--- Exercise material Enclosed Below ---

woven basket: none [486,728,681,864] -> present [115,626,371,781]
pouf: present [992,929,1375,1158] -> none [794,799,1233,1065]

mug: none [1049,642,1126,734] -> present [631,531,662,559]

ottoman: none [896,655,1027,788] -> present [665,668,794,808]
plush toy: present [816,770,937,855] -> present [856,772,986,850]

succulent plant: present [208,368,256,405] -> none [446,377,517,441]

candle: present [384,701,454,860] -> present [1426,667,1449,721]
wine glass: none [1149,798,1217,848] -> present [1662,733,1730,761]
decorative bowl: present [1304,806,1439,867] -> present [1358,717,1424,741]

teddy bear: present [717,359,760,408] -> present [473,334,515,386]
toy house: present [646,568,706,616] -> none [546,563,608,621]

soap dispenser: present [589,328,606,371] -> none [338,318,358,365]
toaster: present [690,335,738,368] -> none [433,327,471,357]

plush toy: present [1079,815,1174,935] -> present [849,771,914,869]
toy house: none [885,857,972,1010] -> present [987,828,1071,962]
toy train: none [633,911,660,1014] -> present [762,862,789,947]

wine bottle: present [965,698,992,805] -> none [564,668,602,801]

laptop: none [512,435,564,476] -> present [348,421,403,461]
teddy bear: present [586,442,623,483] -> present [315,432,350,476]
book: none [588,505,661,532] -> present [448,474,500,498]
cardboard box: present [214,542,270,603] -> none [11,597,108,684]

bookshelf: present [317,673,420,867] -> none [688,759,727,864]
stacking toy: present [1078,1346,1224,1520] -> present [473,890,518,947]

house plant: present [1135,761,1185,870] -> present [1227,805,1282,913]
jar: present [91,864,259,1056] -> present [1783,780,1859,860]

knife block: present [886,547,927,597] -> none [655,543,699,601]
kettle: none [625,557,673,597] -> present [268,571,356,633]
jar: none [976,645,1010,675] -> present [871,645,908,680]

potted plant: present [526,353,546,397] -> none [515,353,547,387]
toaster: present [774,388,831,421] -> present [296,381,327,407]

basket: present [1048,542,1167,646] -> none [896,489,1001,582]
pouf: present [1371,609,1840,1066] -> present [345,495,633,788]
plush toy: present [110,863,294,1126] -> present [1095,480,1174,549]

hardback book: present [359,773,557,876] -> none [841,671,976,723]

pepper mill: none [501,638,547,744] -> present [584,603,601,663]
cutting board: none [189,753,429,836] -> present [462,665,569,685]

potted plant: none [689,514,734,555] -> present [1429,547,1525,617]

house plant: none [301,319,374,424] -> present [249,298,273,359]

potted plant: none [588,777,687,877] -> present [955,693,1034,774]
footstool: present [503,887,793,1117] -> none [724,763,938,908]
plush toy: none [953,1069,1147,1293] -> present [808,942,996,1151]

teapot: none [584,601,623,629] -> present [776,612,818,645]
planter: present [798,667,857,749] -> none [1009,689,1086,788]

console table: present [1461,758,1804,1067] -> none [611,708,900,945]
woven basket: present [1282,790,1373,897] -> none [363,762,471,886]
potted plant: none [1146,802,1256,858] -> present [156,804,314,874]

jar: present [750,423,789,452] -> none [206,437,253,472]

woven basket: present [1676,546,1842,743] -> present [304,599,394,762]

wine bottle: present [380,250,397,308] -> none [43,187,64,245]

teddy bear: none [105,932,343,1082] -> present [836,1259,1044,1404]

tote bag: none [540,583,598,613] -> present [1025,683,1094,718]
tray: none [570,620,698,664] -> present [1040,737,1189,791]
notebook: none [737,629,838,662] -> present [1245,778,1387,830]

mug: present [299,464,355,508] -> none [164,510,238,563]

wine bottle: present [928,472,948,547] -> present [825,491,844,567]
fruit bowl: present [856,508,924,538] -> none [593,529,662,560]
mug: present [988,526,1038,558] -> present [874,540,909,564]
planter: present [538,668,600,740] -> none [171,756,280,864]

--- End of Enclosed Exercise material ---

**Goal of the exercise**
What should come out is the exact run of lines from the one holding "stacking toy: present" through the end of the records above, and nothing besides.

**Written solution**
stacking toy: present [1078,1346,1224,1520] -> present [473,890,518,947]

house plant: present [1135,761,1185,870] -> present [1227,805,1282,913]
jar: present [91,864,259,1056] -> present [1783,780,1859,860]

knife block: present [886,547,927,597] -> none [655,543,699,601]
kettle: none [625,557,673,597] -> present [268,571,356,633]
jar: none [976,645,1010,675] -> present [871,645,908,680]

potted plant: present [526,353,546,397] -> none [515,353,547,387]
toaster: present [774,388,831,421] -> present [296,381,327,407]

basket: present [1048,542,1167,646] -> none [896,489,1001,582]
pouf: present [1371,609,1840,1066] -> present [345,495,633,788]
plush toy: present [110,863,294,1126] -> present [1095,480,1174,549]

hardback book: present [359,773,557,876] -> none [841,671,976,723]

pepper mill: none [501,638,547,744] -> present [584,603,601,663]
cutting board: none [189,753,429,836] -> present [462,665,569,685]

potted plant: none [689,514,734,555] -> present [1429,547,1525,617]

house plant: none [301,319,374,424] -> present [249,298,273,359]

potted plant: none [588,777,687,877] -> present [955,693,1034,774]
footstool: present [503,887,793,1117] -> none [724,763,938,908]
plush toy: none [953,1069,1147,1293] -> present [808,942,996,1151]

teapot: none [584,601,623,629] -> present [776,612,818,645]
planter: present [798,667,857,749] -> none [1009,689,1086,788]

console table: present [1461,758,1804,1067] -> none [611,708,900,945]
woven basket: present [1282,790,1373,897] -> none [363,762,471,886]
potted plant: none [1146,802,1256,858] -> present [156,804,314,874]

jar: present [750,423,789,452] -> none [206,437,253,472]

woven basket: present [1676,546,1842,743] -> present [304,599,394,762]

wine bottle: present [380,250,397,308] -> none [43,187,64,245]

teddy bear: none [105,932,343,1082] -> present [836,1259,1044,1404]

tote bag: none [540,583,598,613] -> present [1025,683,1094,718]
tray: none [570,620,698,664] -> present [1040,737,1189,791]
notebook: none [737,629,838,662] -> present [1245,778,1387,830]

mug: present [299,464,355,508] -> none [164,510,238,563]

wine bottle: present [928,472,948,547] -> present [825,491,844,567]
fruit bowl: present [856,508,924,538] -> none [593,529,662,560]
mug: present [988,526,1038,558] -> present [874,540,909,564]
planter: present [538,668,600,740] -> none [171,756,280,864]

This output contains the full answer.